Gerir bem a pandemia significa saber com precisão o que ocorre em cada um desses polos, partilhar ativamente esta informação e assegurar a articulação dos polos entre si, em todas as circunstâncias. Um desafio complexo, mas necessário.

As medidas de higiene reforçadas nas escolas no âmbito da prevenção da Covid-19 poderão, caso exista um padrão de continuidade no futuro, ajudar a minorar os contágios em termos de gripes e constipações?
Portugal tem ainda um longo caminho a percorrer no que diz respeito à literacia da sua população ao nível da educação para a saúde?

Sim, temos ainda um longo caminho a percorrer nesta matéria. E esta seria uma boa ocasião para conseguirmos aqui um salto qualitativo significativo. Para isso, seria necessário aderimos à ideia de que há duas vertentes na saúde pública atual.
A primeira é a saúde pública centralista, normativa e autoritária, própria das situações de emergência. Recebemos orientações, para obedecer. Há momentos que não pode ser de outra maneira. Mas isso só é sustentável para períodos de tempo relativamente curtos – um par de meses, talvez.
A segunda vertente da saúde pública, pelo contrário, não apela à obediência, mas sim à inteligência individual e coletiva. Depende da partilha contínua de informação de qualidade, de forma a que esta se possa transformar em conhecimento e influenciar comportamentos, ou seja, em agir com conhecimento de causa e confiança.

De que modo é que essas duas vertentes se têm articulado?

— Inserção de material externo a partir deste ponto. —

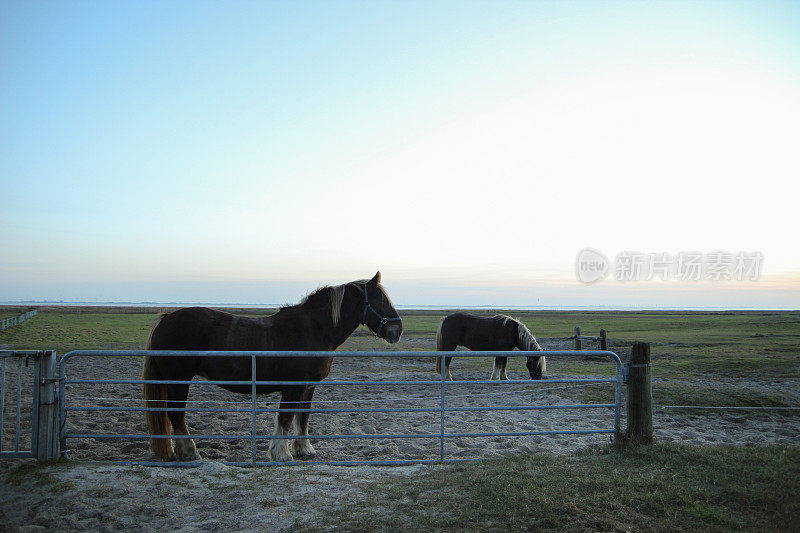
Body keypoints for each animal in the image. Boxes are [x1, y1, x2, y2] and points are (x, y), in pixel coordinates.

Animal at [142, 272, 400, 460]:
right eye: (381, 299)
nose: (397, 330)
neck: (314, 329)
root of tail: (166, 318)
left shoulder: (308, 387)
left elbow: (302, 418)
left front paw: (303, 449)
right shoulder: (293, 385)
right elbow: (285, 417)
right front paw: (281, 453)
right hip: (179, 379)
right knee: (176, 414)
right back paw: (190, 452)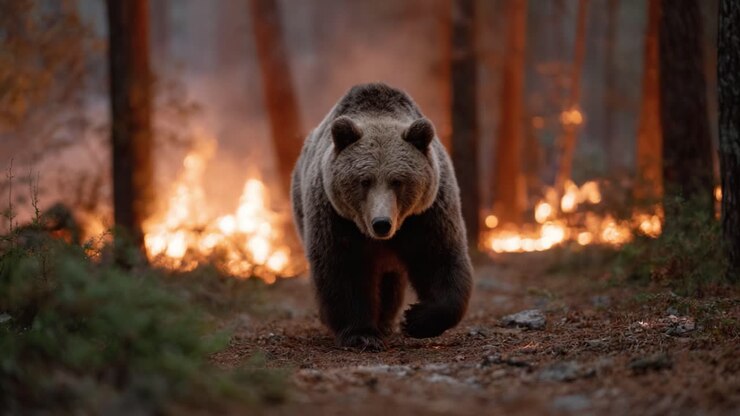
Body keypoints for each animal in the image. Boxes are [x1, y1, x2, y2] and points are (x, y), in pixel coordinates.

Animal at [291, 83, 473, 351]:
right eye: (364, 180)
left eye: (397, 181)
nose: (381, 224)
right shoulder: (335, 217)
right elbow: (343, 268)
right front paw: (362, 334)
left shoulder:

Como se tem observado estamos ainda longe de conseguir o equilíbrio necessário entre estas duas vertentes da saúde pública.

 

CARA DA NOTÍCIA

Origens em Moçambique e formação nos Estados Unidos

Português de nacionalidade, moçambicano de nascimento e raízes familiares gregas, Constantino Theodor Sakellarides é um dos mais reconhecidos especialistas em saúde pública do país. É professor catedrático jubilado da Escola Nacional de Saúde Pública da Universidade Nova de Lisboa, que dirigiu entre 2007 e 2011. Desempenhou o cargo de diretor-geral da saúde, entre 1997 e 1999 e atualmente é membro do Conselho Nacional de Saúde Pública. Foi durante dois anos consultor do ministro da Saúde, Adalberto Campos Fernandes. Licenciado em Medicina pela Faculdade de Medicina de Lisboa, tirou o mestrado em epidemiologia e doutorou-se em Saúde Pública pela Universidade do Texas, nos Estados Unidos. Foi diretor do Centro de Saúde Sofia Abecassis em Lisboa, diretor para as Políticas e Serviços de Saúde da Organização Mundial de Saúde (Região Europeia), em Copenhaga, presidiu à Associação Portuguesa para a Promoção da Saúde Pública e à Associação Europeia de Saúde Pública. Foi ainda o primeiro coordenador do Observatório Português dos Sistemas de Saúde. Liderou também a administração regional de saúde de Lisboa e Vale do Tejo. Mais recentemente, presidiu ao conselho geral da Universidade de Évora.